QUOTED TEXT:
>> Start

Hyundai envisions day-to-day use of air taxis by early 2030s

By Alex Scerri | November 13, 2020

Estimated reading time 4 minutes, 27 seconds.

On day 2 of international mobility summit Electronomous, Pamela Cohn, Hyundai Motor Group’s chief operating officer for urban air mobility (UAM), laid out the automaker’s plans for air taxis to become an affordable element of multi-modal city travel.

Hyundai air taxi concept art
Hyundai’s bet on urban air mobility, and partnership with Uber, is part of a larger company vision of how mobility will shift in the decades to come. Hyundai Motor Group Image

The term “democratization of flight” is how Cohn explained the company’s vision for the nascent mode of transport. Last year, Hyundai announced plans to invest $1.5 billion in UAM over the next five years, forming a new division. As part of the automaker’s diversification strategy, Hyundai Motor chairman Chung Eui-son aims for UAM activities to make up 30 percent of the company’s revenue, with 50 percent from automobiles and the remaining 20 percent from robotics.

Cohn expects we will see the first UAM aircraft in operation by the mid-2020s and that by early next decade, these aircraft would see day-to-day use by commuters. Hyundai, for its part, plans to introduce its S-A1 air taxi by 2028, with a cargo UAM aircraft in operation two years before that. Hyundai is a vehicle partner for Uber’s Elevate ecosystem and will conduct trials with Incheon International Airport Corp, Hyundai’s engineering and construction division, and KT Corp, in pursuit of UAM commercialization in South Korea.

>> End

TASK TO CARRY OUT:
Continue the article on Hyundai's air taxi plans, starting right after its final sentence.

SUPPLIED ENTRIES:

>> Start

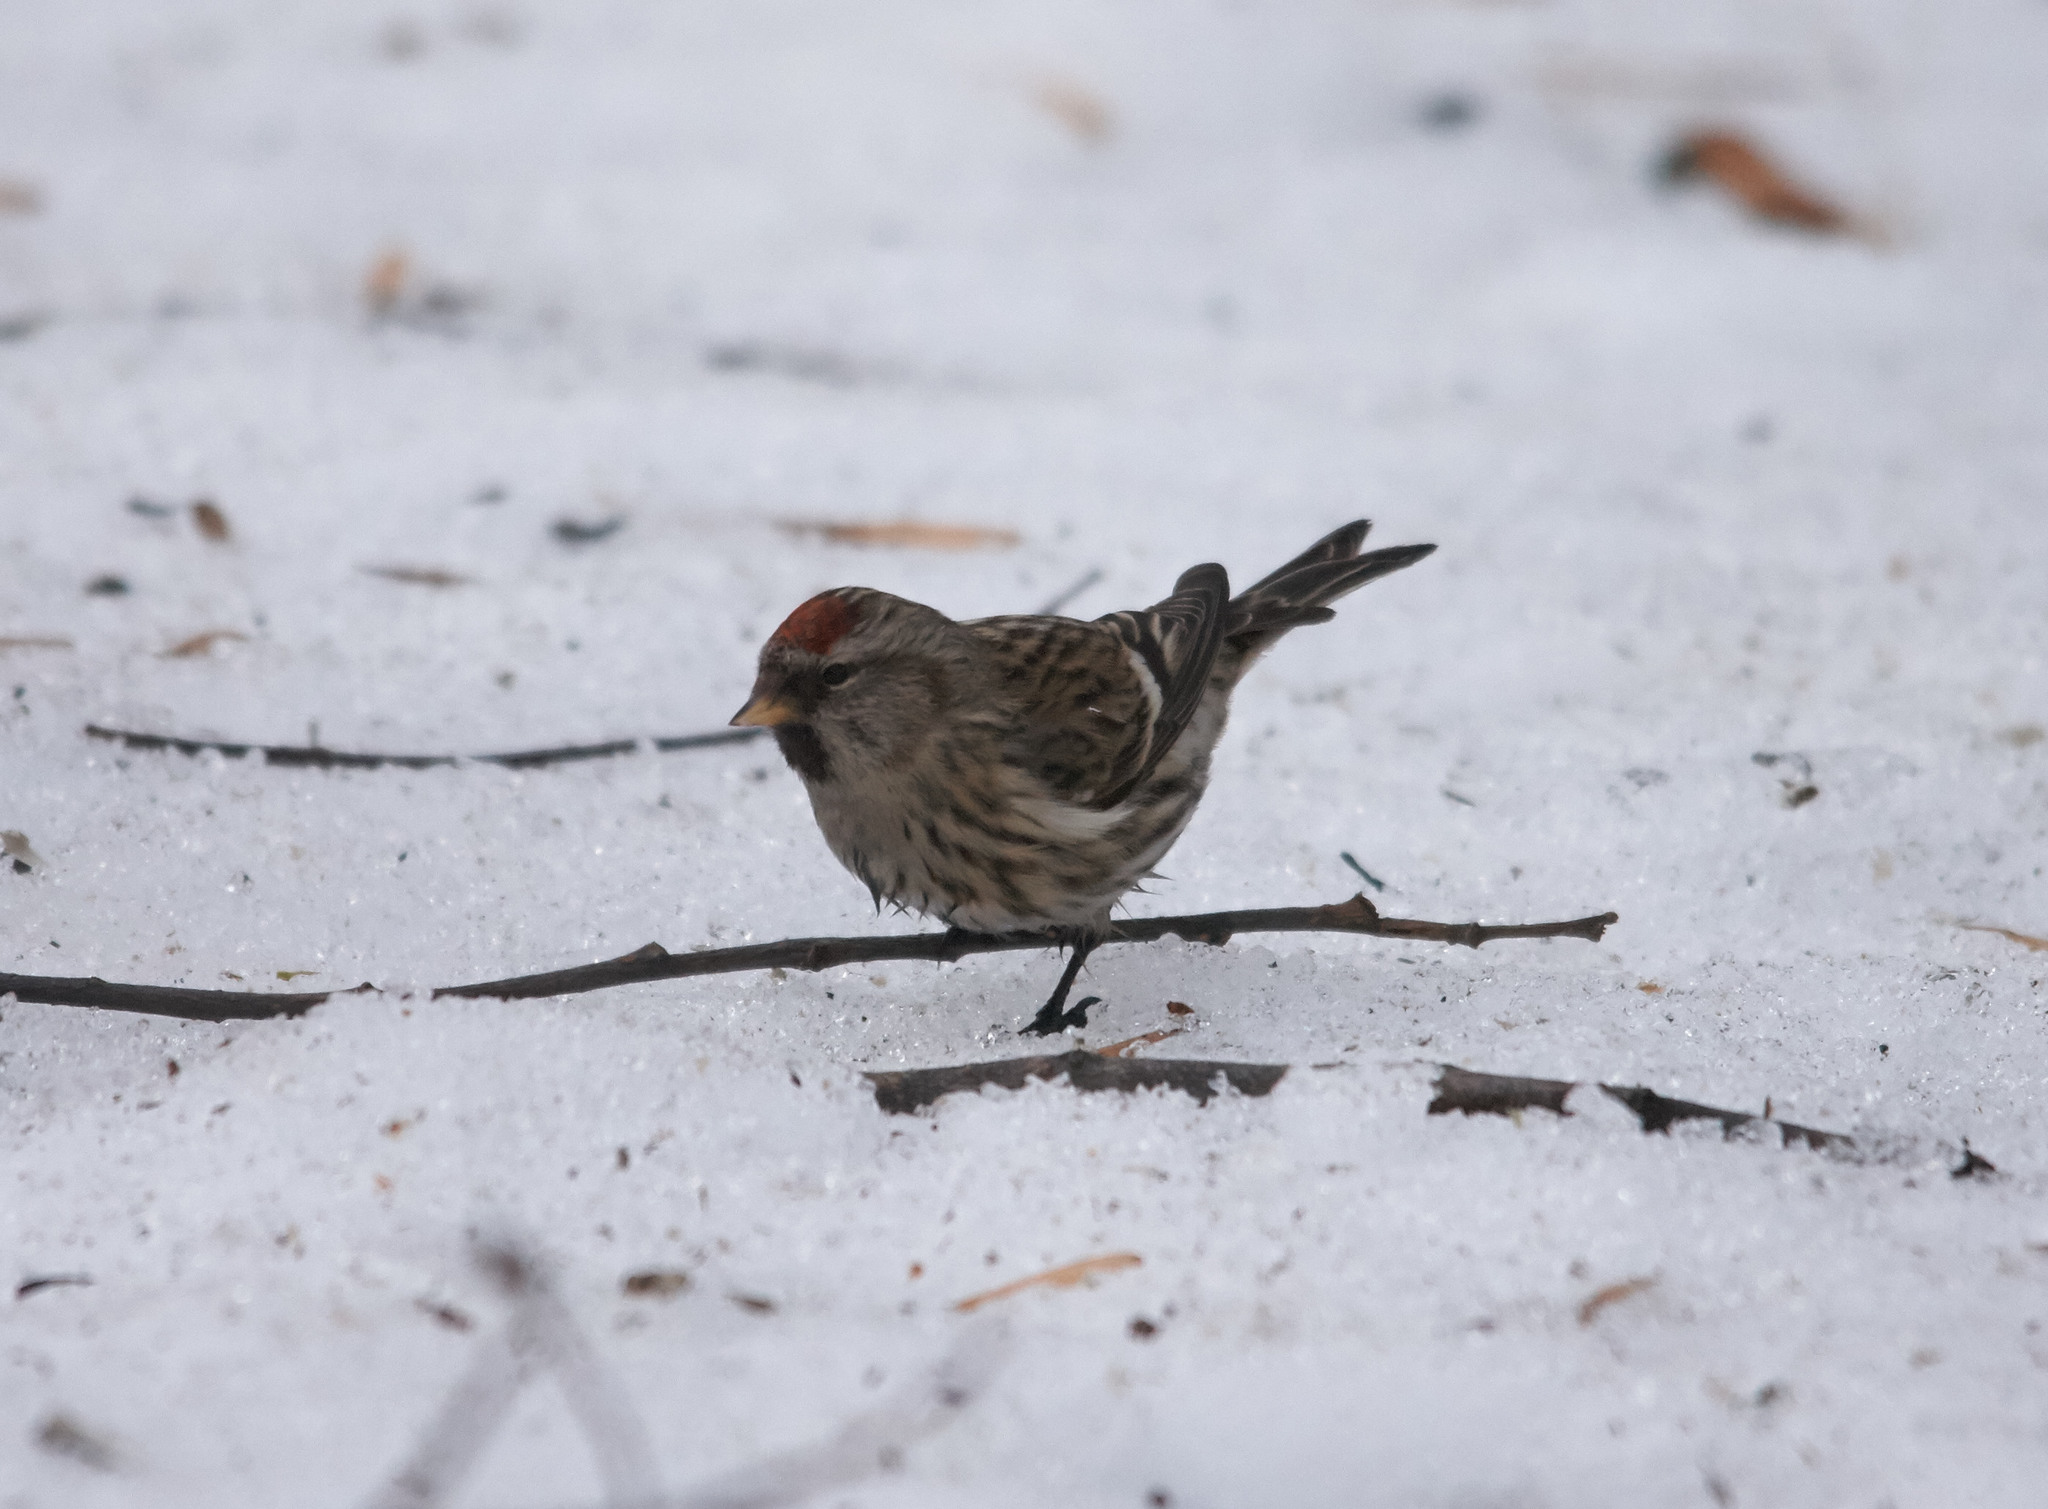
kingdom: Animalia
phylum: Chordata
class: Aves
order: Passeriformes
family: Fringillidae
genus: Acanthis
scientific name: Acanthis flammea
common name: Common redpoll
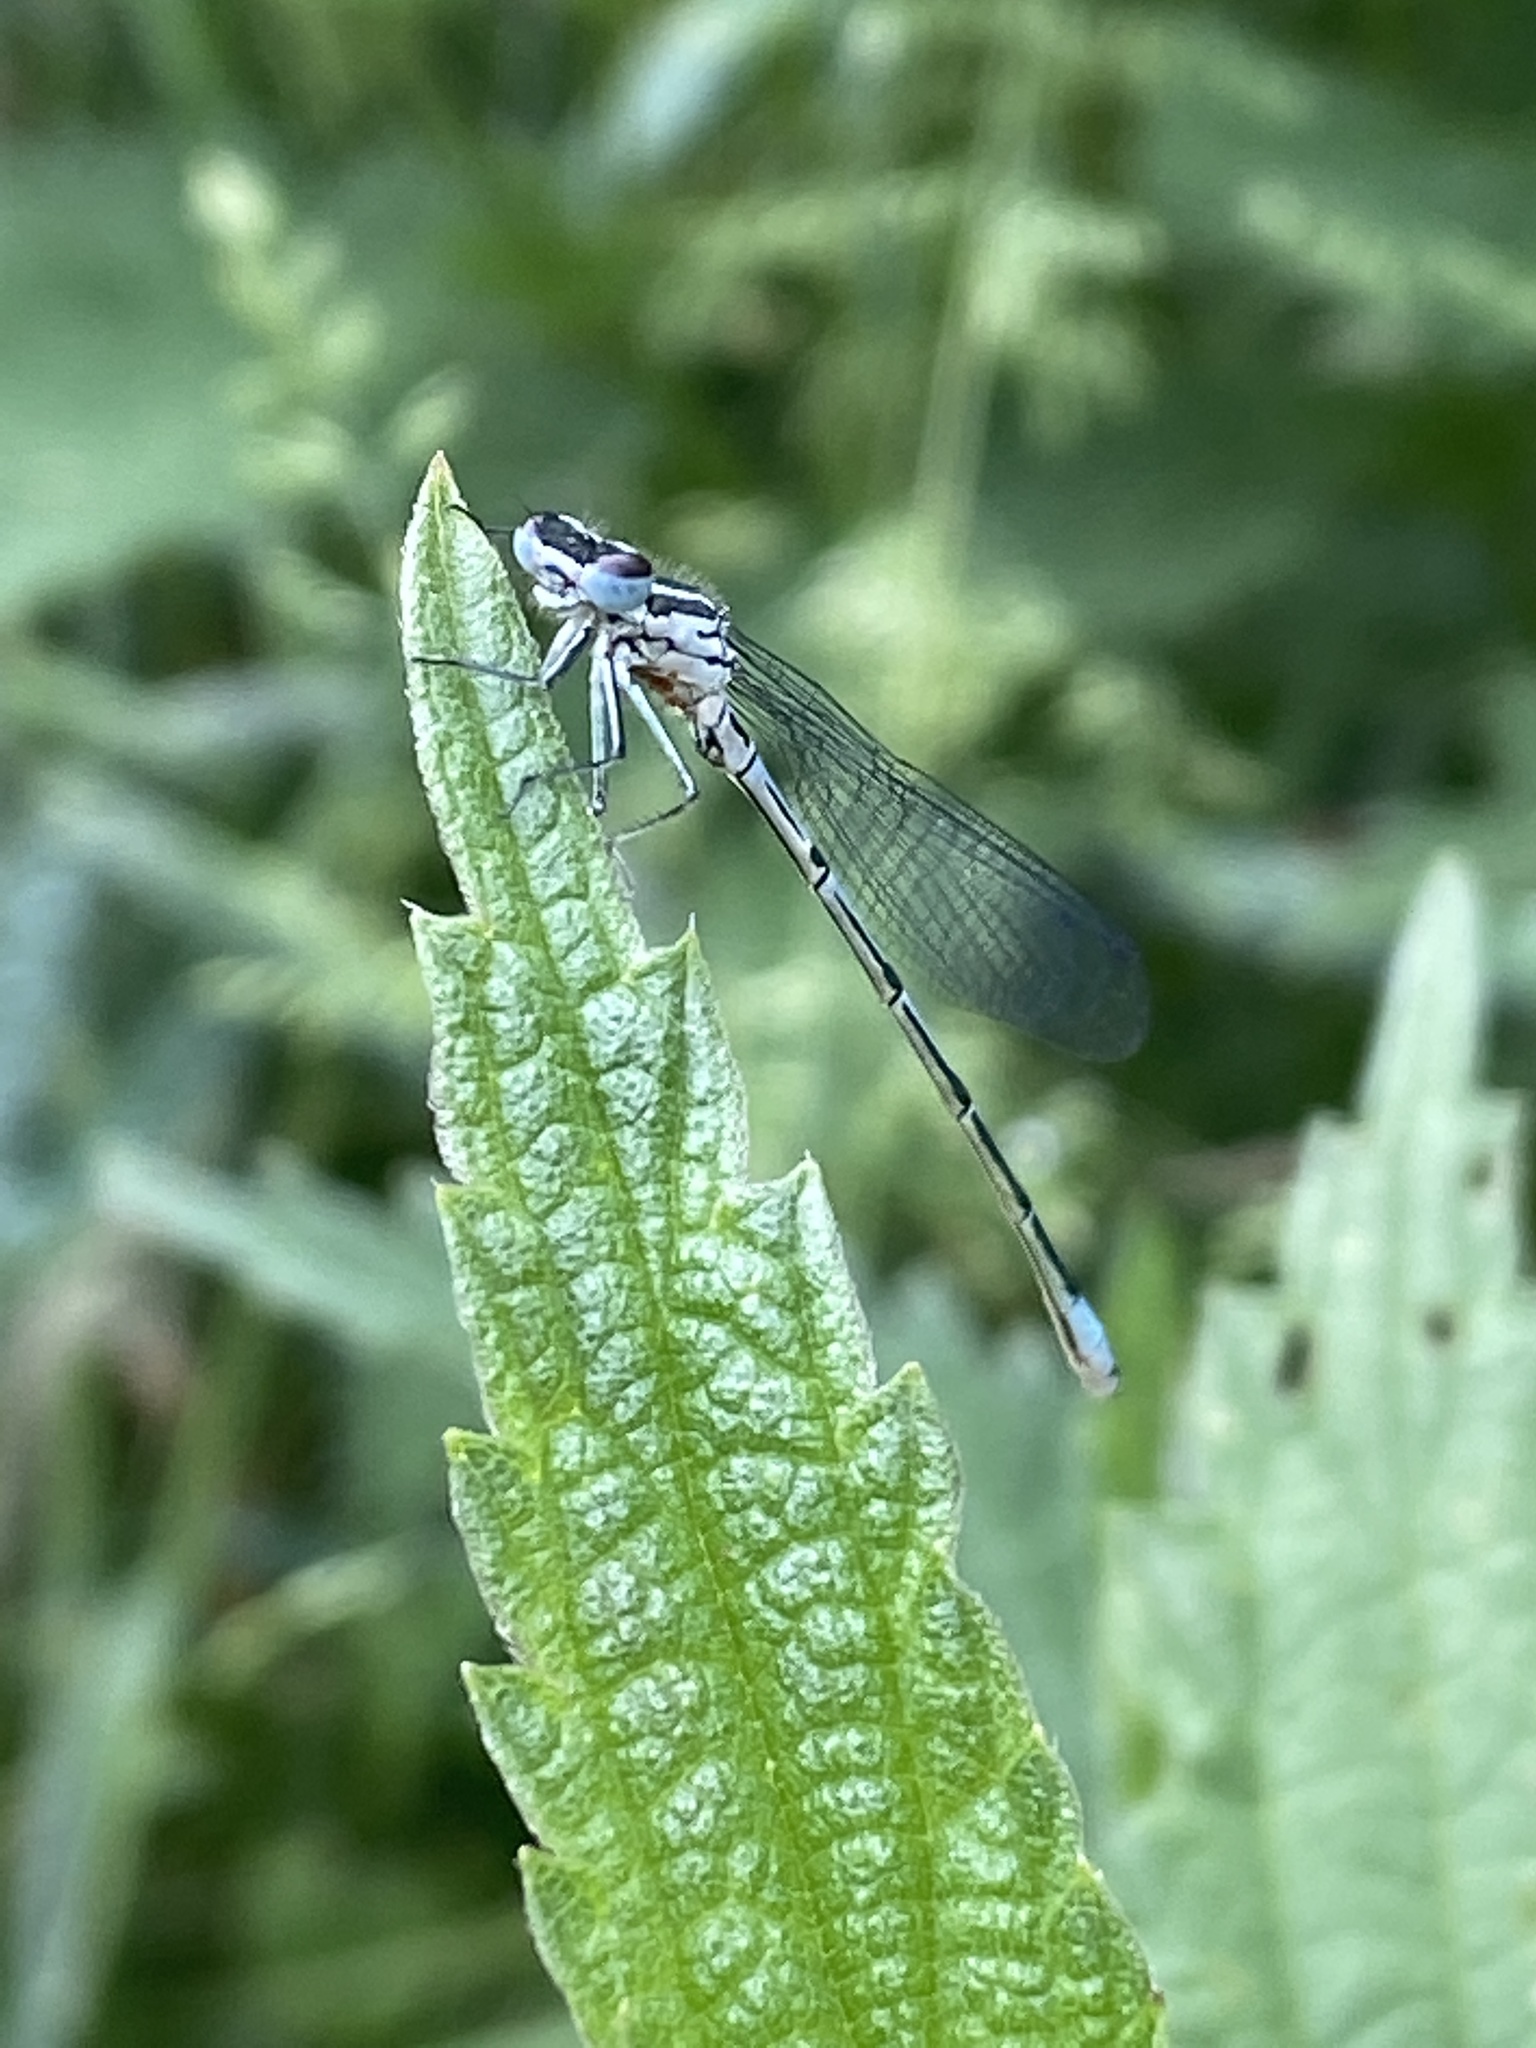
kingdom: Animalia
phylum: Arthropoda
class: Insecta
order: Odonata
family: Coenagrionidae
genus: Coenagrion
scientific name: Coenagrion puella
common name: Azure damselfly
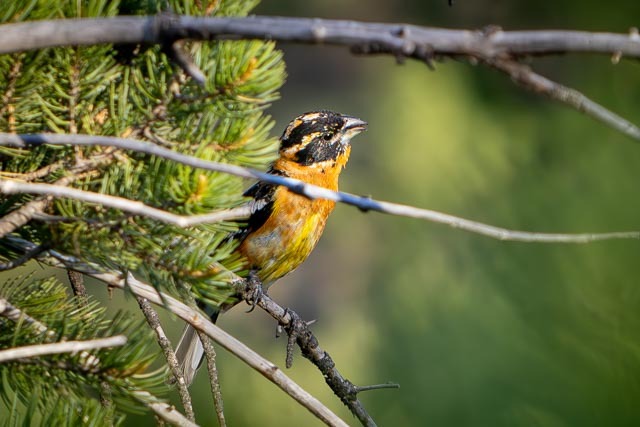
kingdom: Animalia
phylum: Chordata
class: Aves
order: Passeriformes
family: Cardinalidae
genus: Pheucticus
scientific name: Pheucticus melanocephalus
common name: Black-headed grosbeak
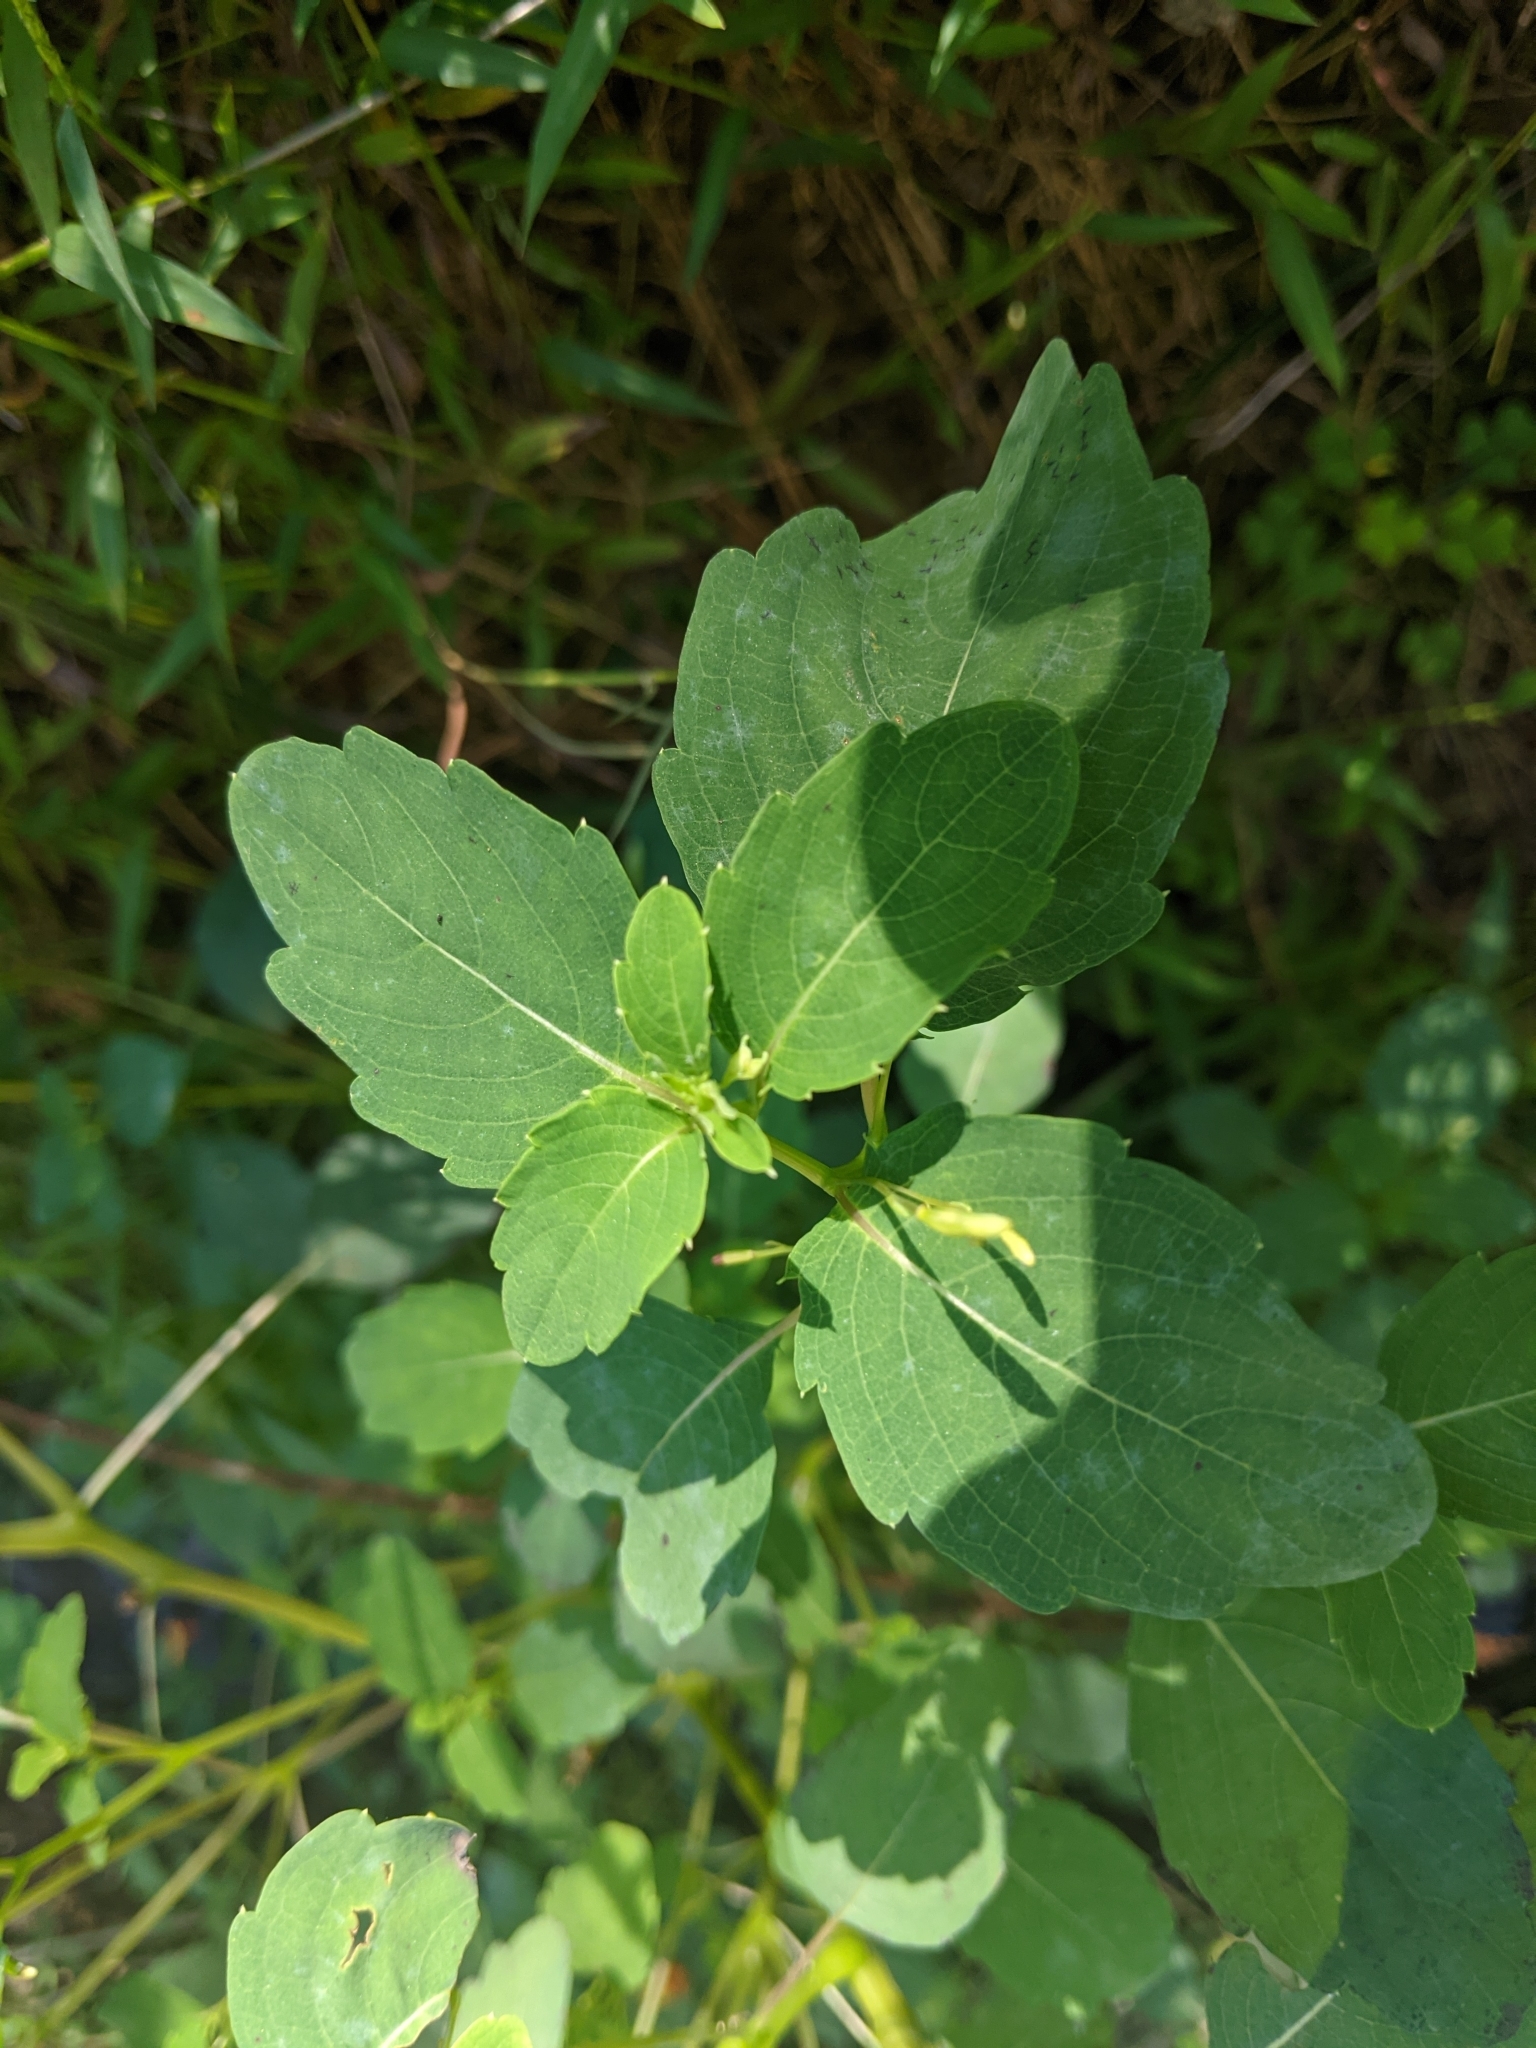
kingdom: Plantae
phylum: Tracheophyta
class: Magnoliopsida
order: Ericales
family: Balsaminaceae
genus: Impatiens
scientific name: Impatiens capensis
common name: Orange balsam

>> End

EXERCISE OUTPUT:
Pamela Cohn, Hyundai UAM COO
Pamela Cohn joined Hyundai UAM as chief operating officer after founding aviation consultancy Ascension Global.

Asked whether she expected full autonomy to be part of Hyundai’s initial plans, Cohn said the company’s passenger aircraft will have that capability built-in, but does not expect its use will be certified from the outset. As with most other UAM operators, their first aircraft will have an onboard pilot.

The emphasis on affordability was a constant in the presentation; when asked what Hyundai would consider an affordable price for a 20-minute eVTOL trip, Cohn declined to offer a dollar amount, but said she expected these trips to be affordable on a “regular basis to medium income” earners. Cohn added that UAM will be a way of connecting those “stranded on the edge of opportunity.” While Hyundai views government and city administrations as important strategic partners, Cohn expects that private financing will be the main driver.

Cohn described the players in the UAM ecosystem as part of three broad categories: mainstream aerospace manufacturers, well-versed in building and certifying aircraft; startups, who are agile but may lack infrastructure support and experience, particularly in liaising with authorities; and automotive manufacturers.

While Hyundai falls squarely into the third category, bringing an innate pedigree in manufacturing and supply-chain management required to ramp up unit production while controlling costs, Cohn said the company incorporates elements of the other two by attracting the proper talent.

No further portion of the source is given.